Can odadan çıktı Hazel ise deri ceketini koltuğa atarak babasının tam karşısına oturdu. ''Seni dinliyorum babacım.'' demişti sahte bir şirinlikle. Sahte bir gülümsemeyle babasına bakıyordu. Çünkü şuan burada olmak istemiyordu iş konuşmak istemiyordu. Arel'in yanında olmak istiyordu. Onu günlerdir doğru düzgün göremiyordu. Babasının ona verdiği işlerle uğraşıyordu Arel'in de maçları vardı. O yüzden sadece telefonla iletişime geçiyorlardı. Bazen gökyüzüne bakıyordu mavilik görmek için ama yetmiyordu.

''Sen benim kızımsın,Osman Güçlünün kızısın. Senin önüne seremeyeceğim hiçbir şey yok. Her şeyi neden tek başına yapmakta bu kadar kararlısın. Neden benden yardım istemiyorsun.'' demişti Osman bey. Sesi sert olduğu kadar merak da içeriyordu. 
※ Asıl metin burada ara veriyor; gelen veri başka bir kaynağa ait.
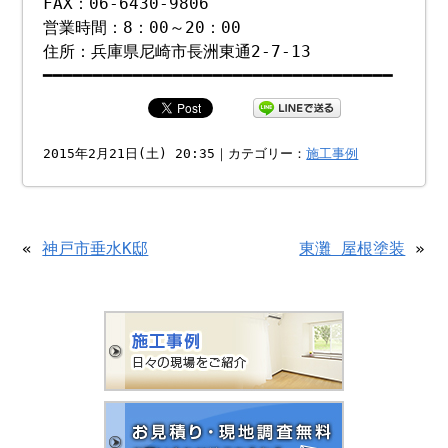
FAX：06-6430-9806
営業時間：8：00～20：00
住所：兵庫県尼崎市長洲東通2-7-13
━━━━━━━━━━━━━━━━━━━━━━━━━━━━━━━━━━━
2015年2月21日(土) 20:35｜カテゴリー：
施工事例
«
神戸市垂水K邸
東灘 屋根塗装
»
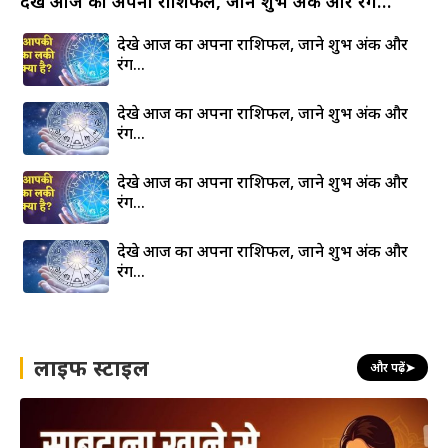
देखे आज का अपना राशिफल, जाने शुभ अंक और रंग…
देखे आज का अपना राशिफल, जाने शुभ अंक और
रंग…
देखे आज का अपना राशिफल, जाने शुभ अंक और
रंग…
देखे आज का अपना राशिफल, जाने शुभ अंक और
रंग…
देखे आज का अपना राशिफल, जाने शुभ अंक और
रंग…
लाइफ स्टाइल
और पढ़ें
➤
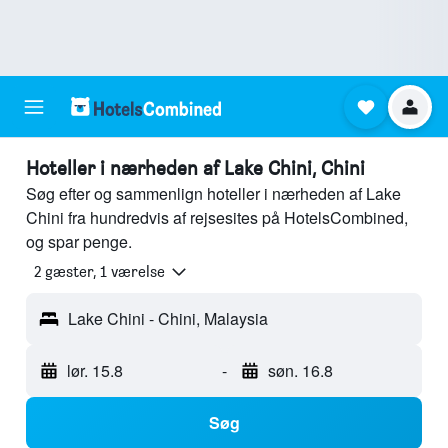
Hoteller i nærheden af Lake Chini, Chini
Søg efter og sammenlign hoteller i nærheden af Lake
Chini fra hundredvis af rejsesites på HotelsCombined,
og spar penge.
2 gæster, 1 værelse
Lake Chini - Chini, Malaysia
lør. 15.8
-
søn. 16.8
Søg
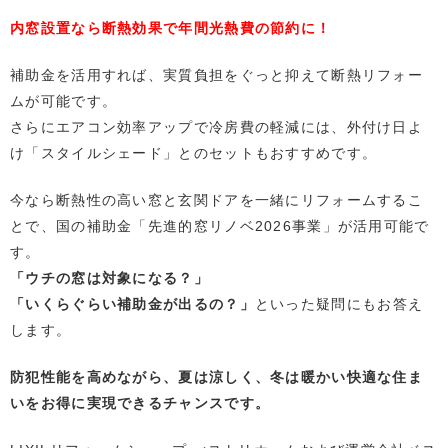
内窓設置なら断熱効果で年間光熱費の節約に！
補助金を活用すれば、実質負担をぐっと抑えて断熱リフォー
ムが可能です。
さらにエアコン効率アップで冷房費の軽減には、外付け日よ
け「スタイルシェード」とのセットもおすすめです。
今なら断熱性の高い窓と玄関ドアを一緒にリフォームするこ
とで、国の補助金「先進的窓リノベ2026事業」が活用可能で
す。
「ウチの窓は対象になる？」
「いくらぐらい補助金が出るの？」
といった疑問にもお答え
します。
防犯性能を高めながら、夏は涼しく、冬は暖かい快適な住ま
いをお得に実現できるチャンスです。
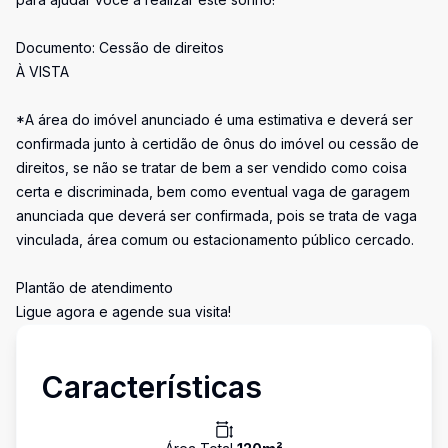
Documento: Cessão de direitos
À VISTA
*A área do imóvel anunciado é uma estimativa e deverá ser
confirmada junto à certidão de ônus do imóvel ou cessão de
direitos, se não se tratar de bem a ser vendido como coisa
certa e discriminada, bem como eventual vaga de garagem
anunciada que deverá ser confirmada, pois se trata de vaga
vinculada, área comum ou estacionamento público cercado.
Plantão de atendimento
Ligue agora e agende sua visita!
Características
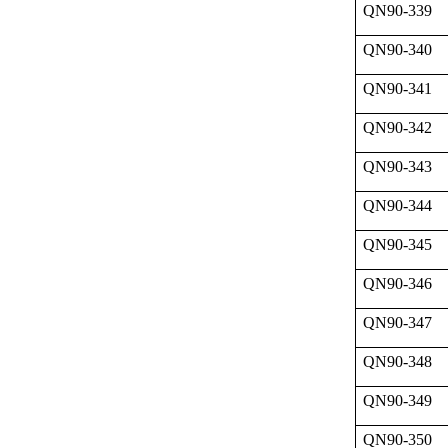
QN90-339
QN90-340
QN90-341
QN90-342
QN90-343
QN90-344
QN90-345
QN90-346
QN90-347
QN90-348
QN90-349
QN90-350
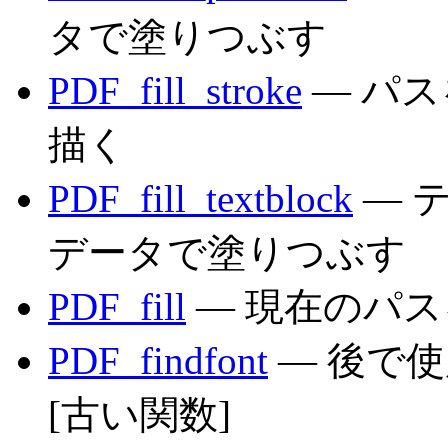
タで塗りつぶす
PDF_fill_stroke
— パ
描く
PDF_fill_textblock
— 
データで塗りつぶす
PDF_fill
— 現在のパ
PDF_findfont
— 後で
[古い関数]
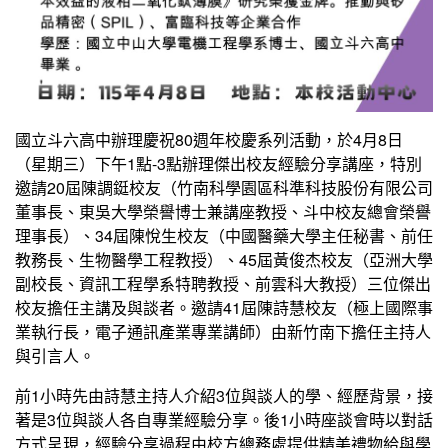
國立斗六高中辦理慶祝80週年校慶系列活動，於4月8日
（星期三）下午1點-3點辦理傑出校友經驗分享講座，特別
邀請20屆陳調鋌校友（竹南科學園區科準科技股份有限公司
董事長、東吳大學榮譽博士兼講座教授、斗中校友總會榮譽
理事長）、34屆陳悅生校友（中國醫藥大學主任秘書、前任
教務長、生物醫學工程教授）、45屆黃俊杰校友（亞洲大學
副校長、資訊工程學系特聘教授、前雲科大教授）三位傑出
校友擔任主講及與談者。邀請41屆陳詩慧校友（極上國際事
業執行長，電子通訊產業專業講師）由新竹南下擔任主持人
與引言人。
前1小時先由詩慧主持人介紹3位與談人的學、經歷背景，接
著是3位與談人各自專業經驗分享。後1小時座談會時以對話
方式呈現，經驗分享過程由校方總務處提供精美禮物給與學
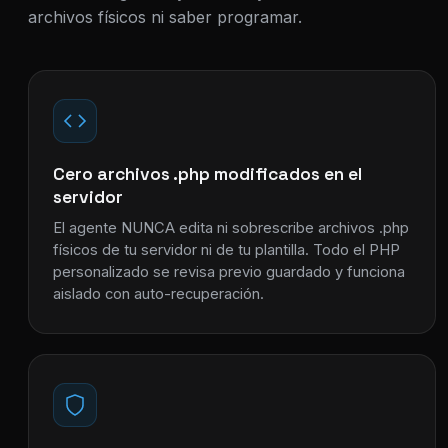
archivos físicos ni saber programar.
Cero archivos .php modificados en el
servidor
El agente NUNCA edita ni sobrescribe archivos .php
físicos de tu servidor ni de tu plantilla. Todo el PHP
personalizado se revisa previo guardado y funciona
aislado con auto-recuperación.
Hazel'in biçimli kaşları çatılmıştı. Babasının ne demek istediğini anlamıyordu daha doğrusu neye varmaya çalıştığını. Derin bir nefes aldı ve mini eteğinin gözükmesini sağladığı bacaklarını üst üste atmıştı. Üstü kapalı konuşmalardan hoşlanmazdı biraz daha net olmasını istiyordu babasından. ''Senin kızın olmam bu hayatta tek başıma olmadığım anlamına gelmiyor, baba.'' demişti tek kaşını kaldırarak.